- **Given exercise A**
Do the following statements agree with the chat log about the failing test? Answer yes or no for each, quoting the deciding words of the chat log. (i) hexa's local nofile limit on the test script is 1048576. (ii) nbp proposes adding lsof output to the test case. (iii) vcunat says restarts are rarely needed.

┌─ Page extract

| 3 Sep 2023 |
hexa | because this is really weird | 08:56:20 |
hexa | why is it sufficient on my builders, but not on hydra's when both essentially start a naked nixos in qemu | 08:56:42 |
vcunat | (I have no idea how this happens.) | 09:01:02 |
hexa | OK, will dig into it a bit once i can sit down | 09:19:00 |
vcunat | For now unblocked. Fixed t4b and got lucky scheduling it there on the first retry. But it will be nice if you address the fragility anyway, as restarts are needed often. | 11:54:57 |
hexa | for me locally the resource limit for nofile on the test script is 1048576 | 20:32:46 |
hexa | both soft and hard | 20:33:48 |
| 4 Sep 2023 |
nbp | Is this an error on the emulated system or on the host? Maybe hydra has too many concurrent jobs. | 09:32:39 |
hexa | machine: must succeed: sleep 2
(finished: must succeed: sleep 2, in 2.02 seconds)
machine # base64: error while loading shared libraries: libpthread.so.0: cannot open shared object file: Error 24
machine # tail: error while loading shared libraries: libcrypto.so.3: cannot open shared object file: Error 24
machine: must succeed: stat -c '%s' /tmp/last
machine # bash: line 1: /run/current-system/sw/bin/stat: Too many open files
machine: output:
Test "Check whether Firefox can play sound" failed with error: "command `stat -c '%s' /tmp/last` failed (exit code 126)"
cleanup
kill machine (pid 6)
machine # qemu-kvm: terminating on signal 15 from pid 4 (/nix/store/pkj7cgmz66assy7l18zc7j992npb41nx-python3-3.10.12/bin/python3.10)
(finished: cleanup, in 0.05 seconds)
kill vlan (pid 5)
| 13:07:44 |
hexa | could be the host, or the test runner itself | 13:08:24 |
nbp | maybe lsof would help tell them apart. | 13:10:25 |
nbp | change the test case to include the output of lsof command. | 13:11:06 |
hexa | a quick sampling with pustil reveals that qemu_kvm holds too many fds | 13:34:50 |
hexa | vm-test-run-firefox-unwrapped> (finished: waiting for the X11 server, in 17.94 seconds)

└─
┌─ Records provided

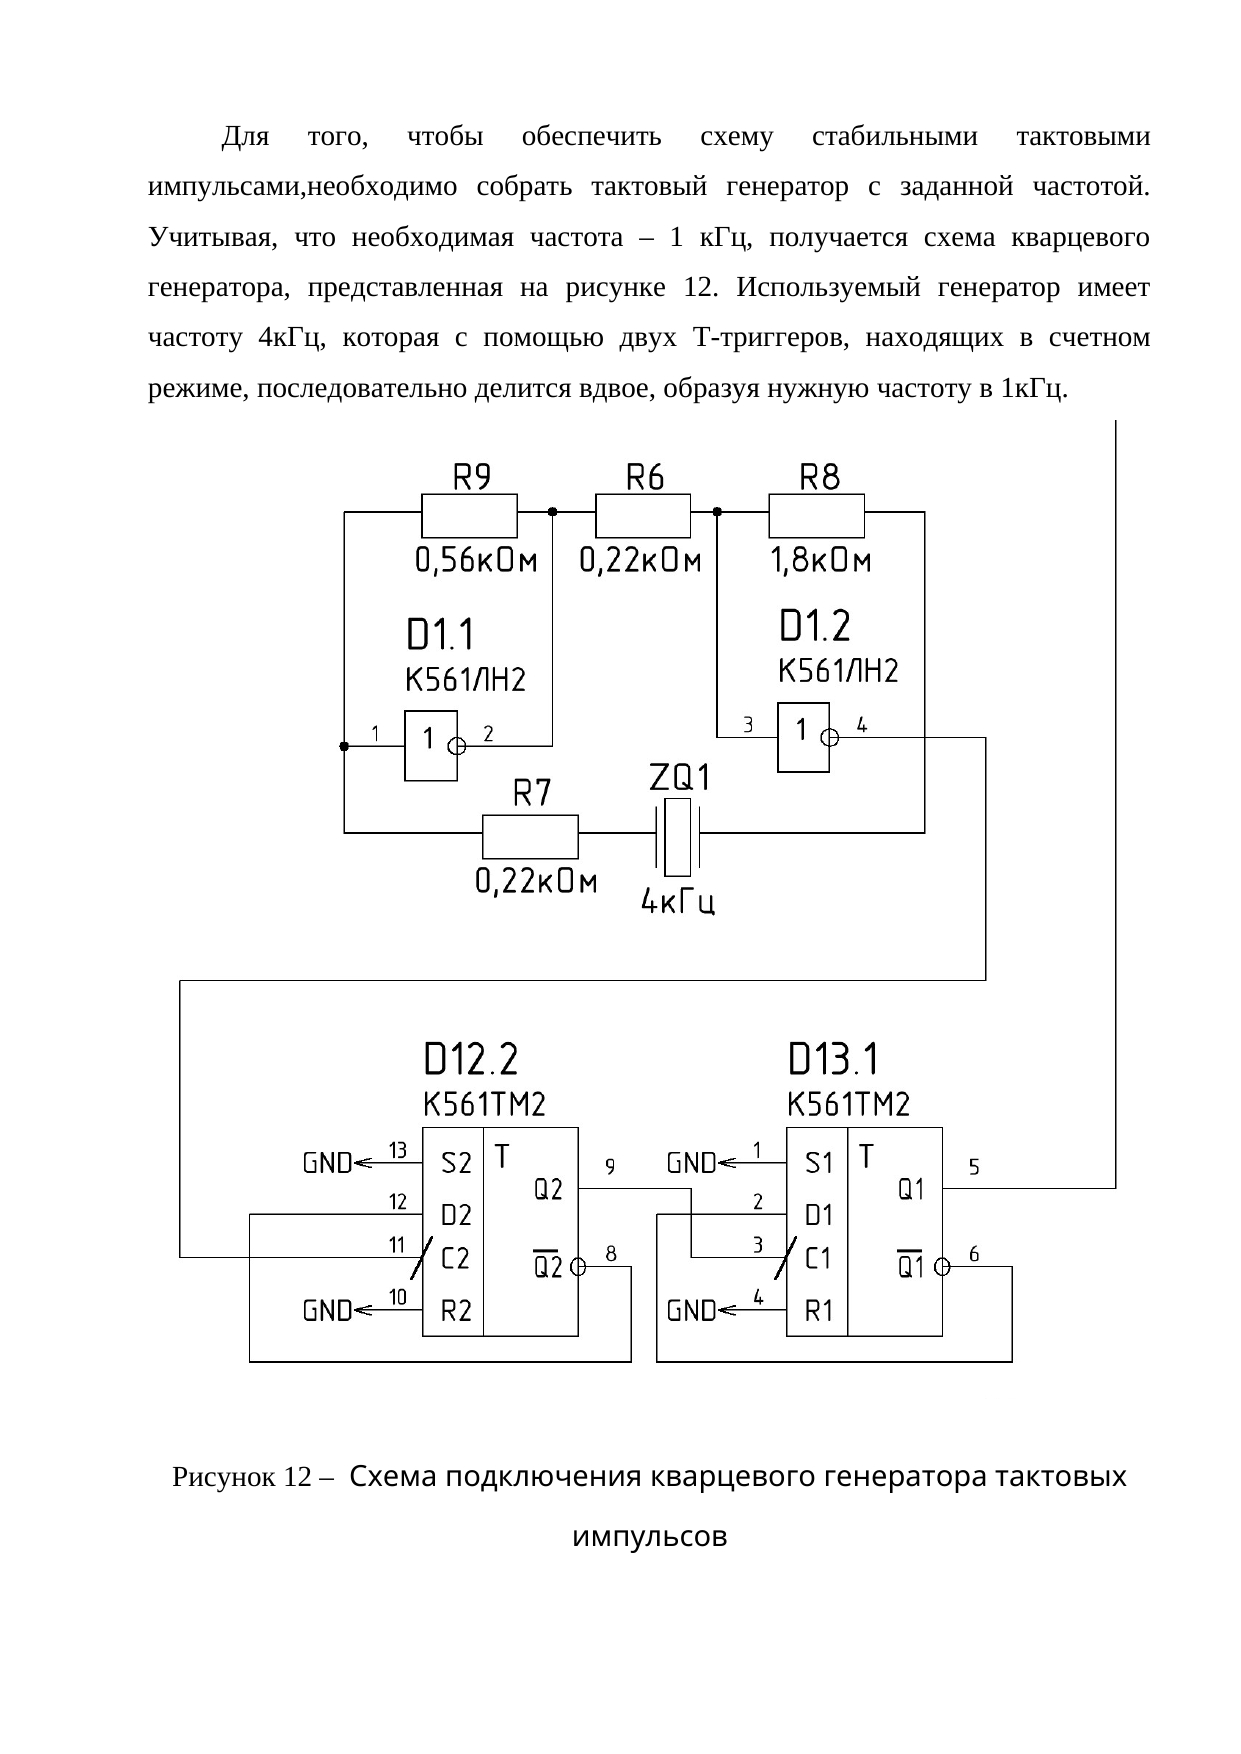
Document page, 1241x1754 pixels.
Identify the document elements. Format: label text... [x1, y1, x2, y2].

picture [147, 420, 1152, 1399]
text импульсов [148, 1515, 1152, 1554]
text Рисунок 12 – Схема подключения кварцевого генератора тактовых [148, 1455, 1152, 1495]
text Для того, чтобы обеспечить схему стабильными тактовыми импульсами,необходимо собрать тактовый генератор с заданной частотой. Учитывая, что необходимая частота – 1 кГц, получается схема кварцевого генератора, представленная на рисунке 12. Используемый генератор имеет частоту 4кГц, которая с помощью двух Т-триггеров, находящих в счетном режиме, последовательно делится вдвое, образуя нужную частоту в 1кГц. [148, 118, 1152, 403]
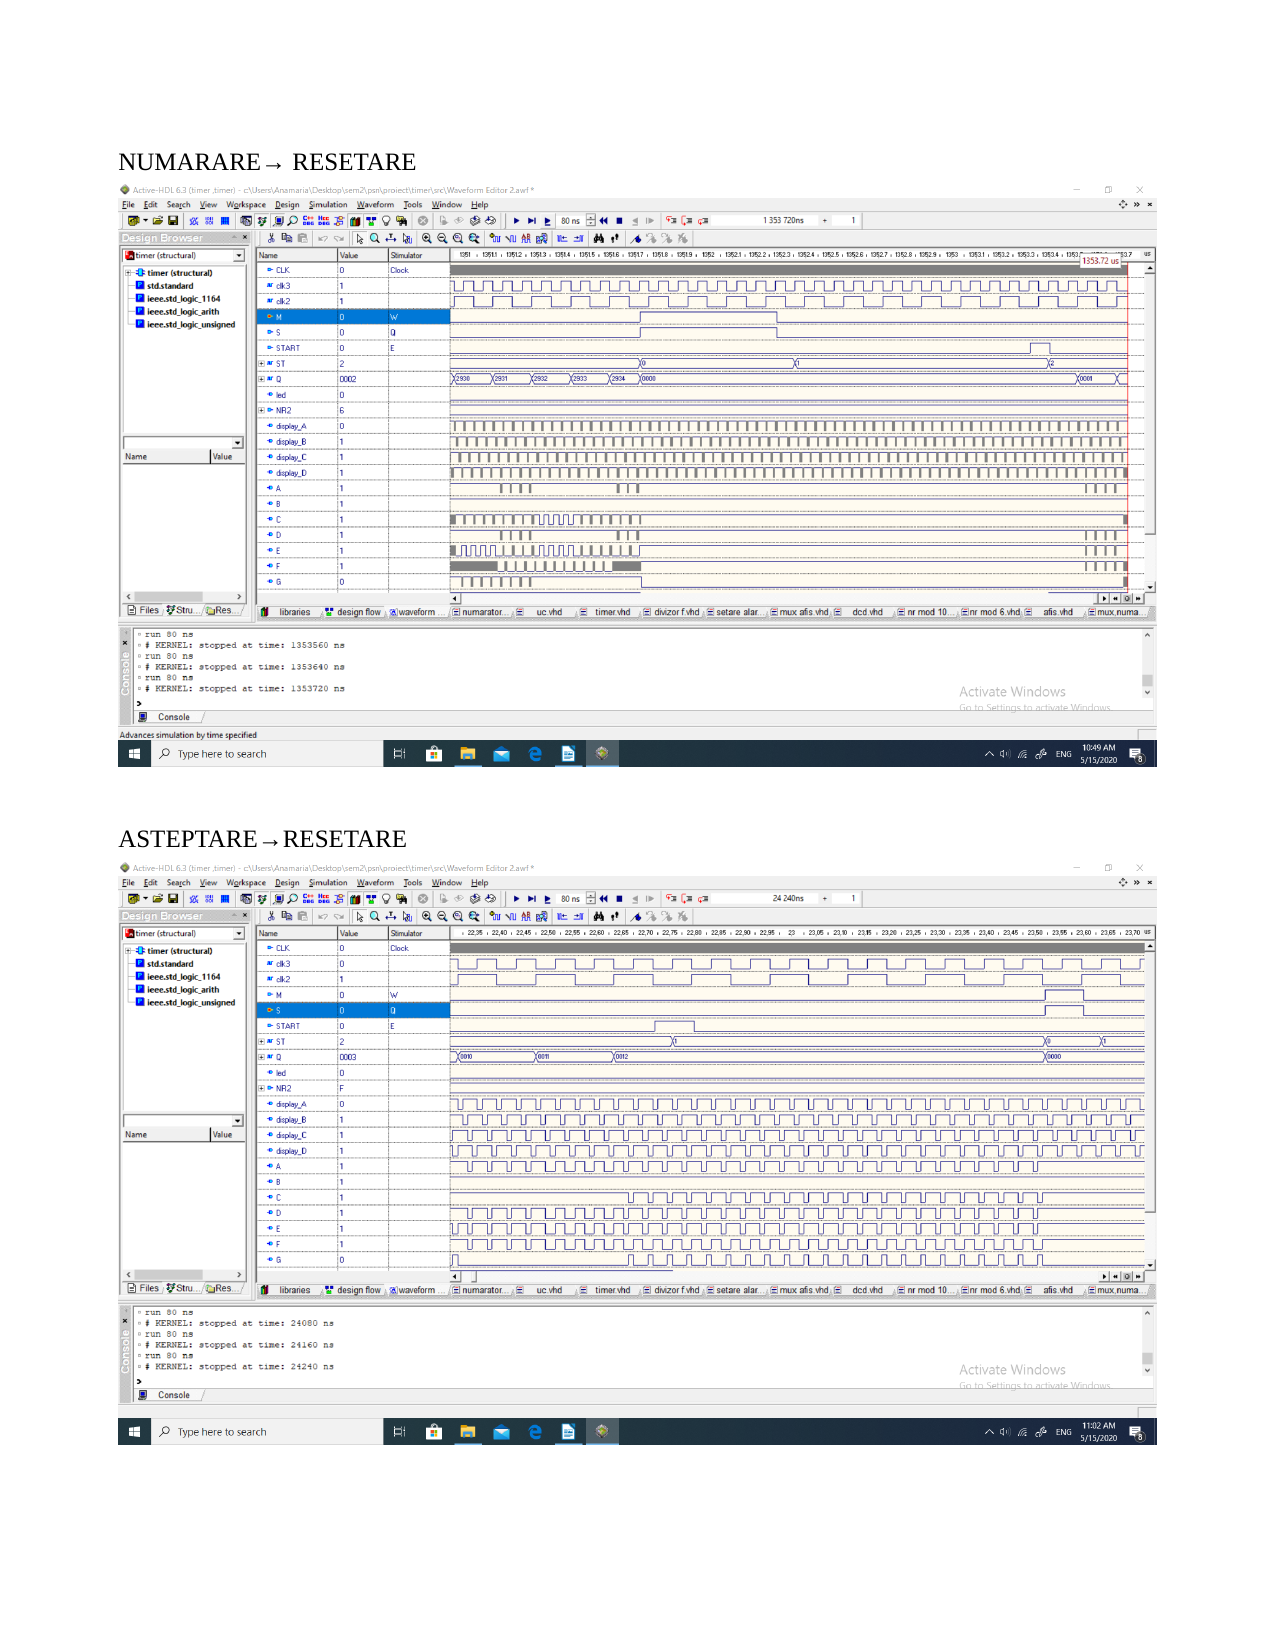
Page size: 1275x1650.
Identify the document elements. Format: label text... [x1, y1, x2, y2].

text NUMARARE→ RESETARE [118, 147, 1157, 176]
text ASTEPTARE→RESETARE [118, 824, 1157, 853]
picture [118, 860, 1157, 1445]
picture [118, 182, 1157, 767]
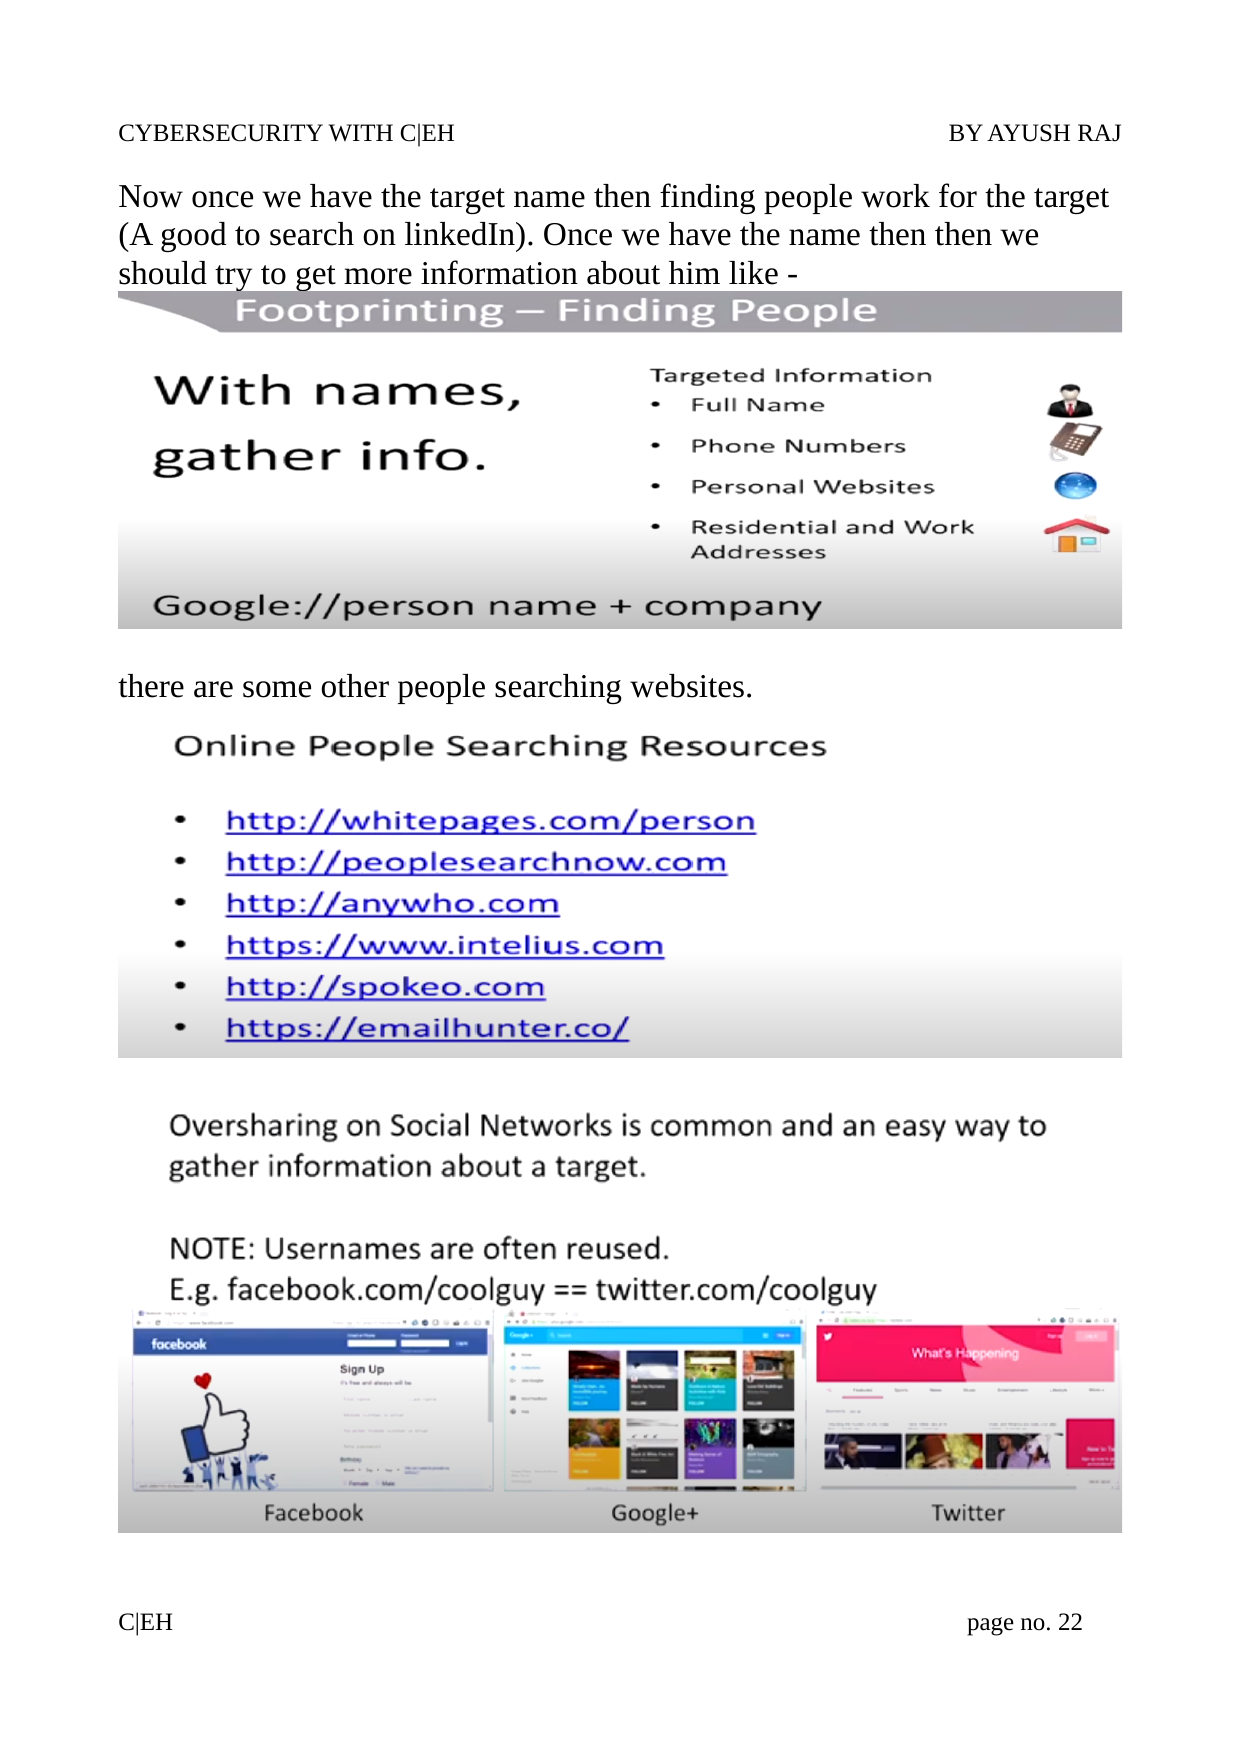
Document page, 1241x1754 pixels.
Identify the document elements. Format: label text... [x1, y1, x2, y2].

└─

- **Given exercise B**
Copy everything in the rows from the start of the rows down to the line containing "text Рисунок 12", with both ends included, and leave the pictures out.

- **Worked solution A**
(i) Yes: "for me locally the resource limit for nofile on the test script is 1048576"
(ii) Yes: "change the test case to include the output of lsof command."
(iii) No: "as restarts are needed often."

- **Worked solution B**
Document page, 1241x1754 pixels.
Identify the document elements. Format: label text... [x1, y1, x2, y2].

picture [147, 420, 1152, 1399]
text импульсов [148, 1515, 1152, 1554]
text Рисунок 12 – Схема подключения кварцевого генератора тактовых [148, 1455, 1152, 1495]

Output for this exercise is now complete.